(Saved entries)

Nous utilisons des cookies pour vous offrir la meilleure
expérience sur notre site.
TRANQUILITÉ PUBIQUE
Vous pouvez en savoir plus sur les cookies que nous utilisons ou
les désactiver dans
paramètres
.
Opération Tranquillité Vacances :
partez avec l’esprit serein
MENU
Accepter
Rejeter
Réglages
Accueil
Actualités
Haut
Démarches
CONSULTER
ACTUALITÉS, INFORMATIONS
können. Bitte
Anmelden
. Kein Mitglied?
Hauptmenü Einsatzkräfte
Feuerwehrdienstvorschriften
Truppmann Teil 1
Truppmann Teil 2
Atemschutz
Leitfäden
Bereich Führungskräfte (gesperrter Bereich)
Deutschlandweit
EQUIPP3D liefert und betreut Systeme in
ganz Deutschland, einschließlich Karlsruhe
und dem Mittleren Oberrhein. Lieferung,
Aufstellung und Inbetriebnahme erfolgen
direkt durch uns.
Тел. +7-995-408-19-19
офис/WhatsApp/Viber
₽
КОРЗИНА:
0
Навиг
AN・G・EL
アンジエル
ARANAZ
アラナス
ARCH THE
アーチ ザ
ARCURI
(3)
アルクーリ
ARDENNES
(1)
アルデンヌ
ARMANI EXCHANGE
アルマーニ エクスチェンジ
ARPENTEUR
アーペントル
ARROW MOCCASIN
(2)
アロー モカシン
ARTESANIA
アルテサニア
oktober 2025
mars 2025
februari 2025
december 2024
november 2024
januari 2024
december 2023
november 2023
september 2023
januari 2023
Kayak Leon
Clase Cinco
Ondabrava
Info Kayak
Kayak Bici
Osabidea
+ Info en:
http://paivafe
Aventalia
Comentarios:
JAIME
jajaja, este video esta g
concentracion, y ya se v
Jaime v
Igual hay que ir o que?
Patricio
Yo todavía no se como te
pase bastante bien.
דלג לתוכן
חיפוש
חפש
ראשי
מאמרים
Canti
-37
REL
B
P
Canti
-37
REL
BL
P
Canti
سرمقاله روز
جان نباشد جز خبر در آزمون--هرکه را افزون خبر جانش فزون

* * *

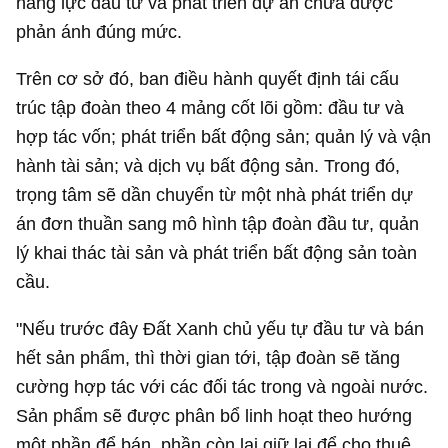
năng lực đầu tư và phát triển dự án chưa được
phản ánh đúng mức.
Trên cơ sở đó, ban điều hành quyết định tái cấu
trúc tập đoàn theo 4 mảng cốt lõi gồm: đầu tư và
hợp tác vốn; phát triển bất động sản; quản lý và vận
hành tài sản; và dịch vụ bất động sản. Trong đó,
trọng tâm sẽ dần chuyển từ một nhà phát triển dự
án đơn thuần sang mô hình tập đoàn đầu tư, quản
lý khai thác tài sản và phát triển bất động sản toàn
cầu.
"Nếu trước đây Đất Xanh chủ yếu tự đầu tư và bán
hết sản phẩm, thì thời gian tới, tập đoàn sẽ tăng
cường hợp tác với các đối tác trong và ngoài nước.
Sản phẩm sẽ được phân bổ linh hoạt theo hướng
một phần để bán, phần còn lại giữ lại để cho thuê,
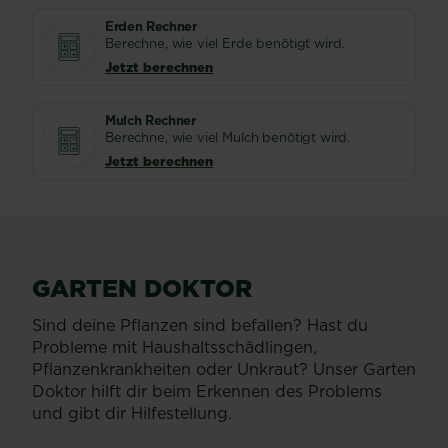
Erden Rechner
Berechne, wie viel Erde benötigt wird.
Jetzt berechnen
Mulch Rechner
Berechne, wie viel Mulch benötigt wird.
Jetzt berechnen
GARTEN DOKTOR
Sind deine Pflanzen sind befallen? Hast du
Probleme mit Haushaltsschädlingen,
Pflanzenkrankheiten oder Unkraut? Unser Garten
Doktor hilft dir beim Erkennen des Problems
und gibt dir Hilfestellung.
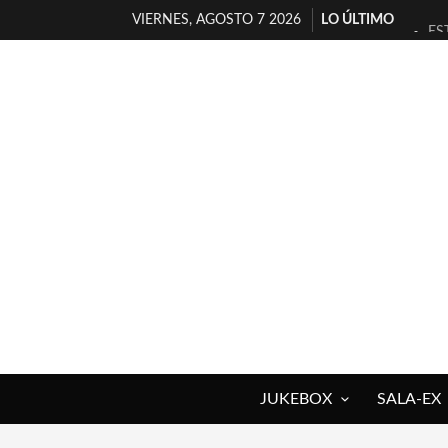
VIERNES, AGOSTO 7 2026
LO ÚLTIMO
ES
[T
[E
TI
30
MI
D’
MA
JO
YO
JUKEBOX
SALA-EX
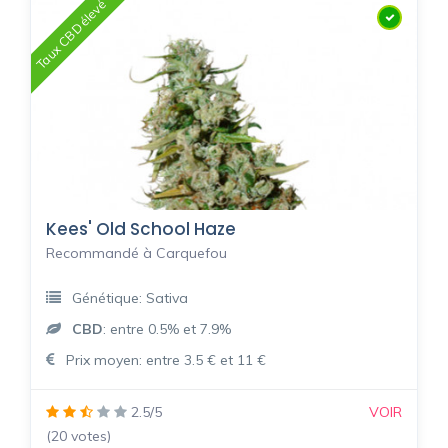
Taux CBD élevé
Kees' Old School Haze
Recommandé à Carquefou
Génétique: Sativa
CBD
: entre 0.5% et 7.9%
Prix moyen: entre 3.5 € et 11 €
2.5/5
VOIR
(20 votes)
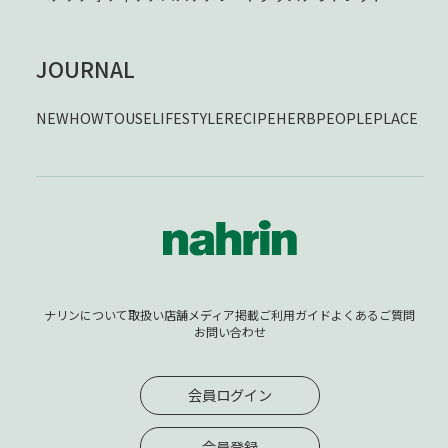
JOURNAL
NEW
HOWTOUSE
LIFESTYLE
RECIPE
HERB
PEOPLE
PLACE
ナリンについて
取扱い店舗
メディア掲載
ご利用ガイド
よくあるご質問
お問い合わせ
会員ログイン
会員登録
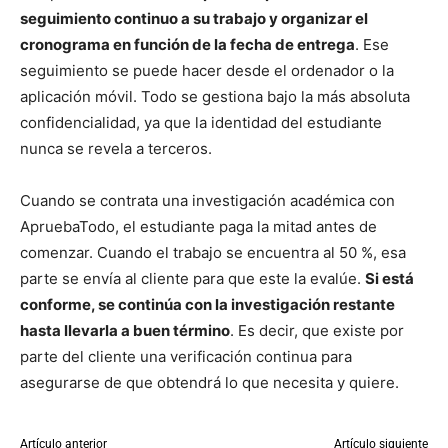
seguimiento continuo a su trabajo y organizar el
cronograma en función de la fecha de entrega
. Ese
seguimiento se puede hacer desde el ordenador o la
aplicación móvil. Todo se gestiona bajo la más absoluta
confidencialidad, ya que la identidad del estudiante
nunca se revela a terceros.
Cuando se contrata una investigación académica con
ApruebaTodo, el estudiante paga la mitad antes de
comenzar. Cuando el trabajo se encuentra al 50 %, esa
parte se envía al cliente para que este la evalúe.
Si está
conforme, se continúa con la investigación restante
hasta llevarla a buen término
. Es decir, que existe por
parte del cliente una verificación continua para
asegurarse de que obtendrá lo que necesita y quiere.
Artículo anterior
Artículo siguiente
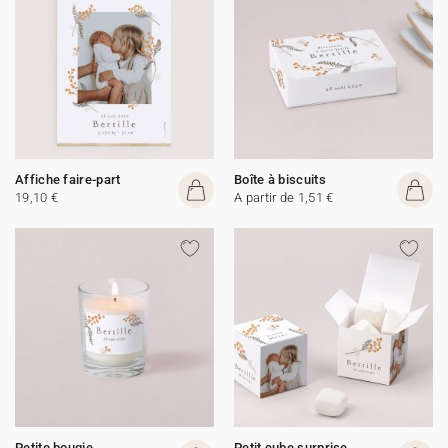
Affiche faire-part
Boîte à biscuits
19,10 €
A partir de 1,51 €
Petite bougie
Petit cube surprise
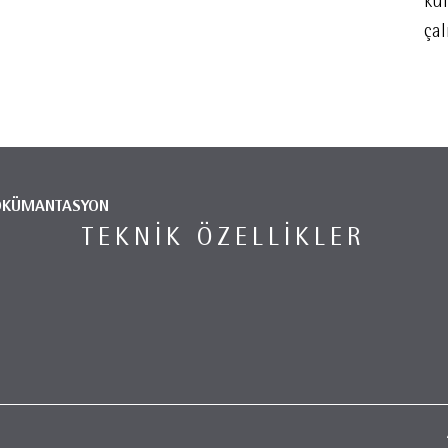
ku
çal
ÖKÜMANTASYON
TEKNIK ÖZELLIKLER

# [What the task asks]
If a line in the records includes "benötigt", it counts toward the total; report that total by itself.

# [Your solution]
2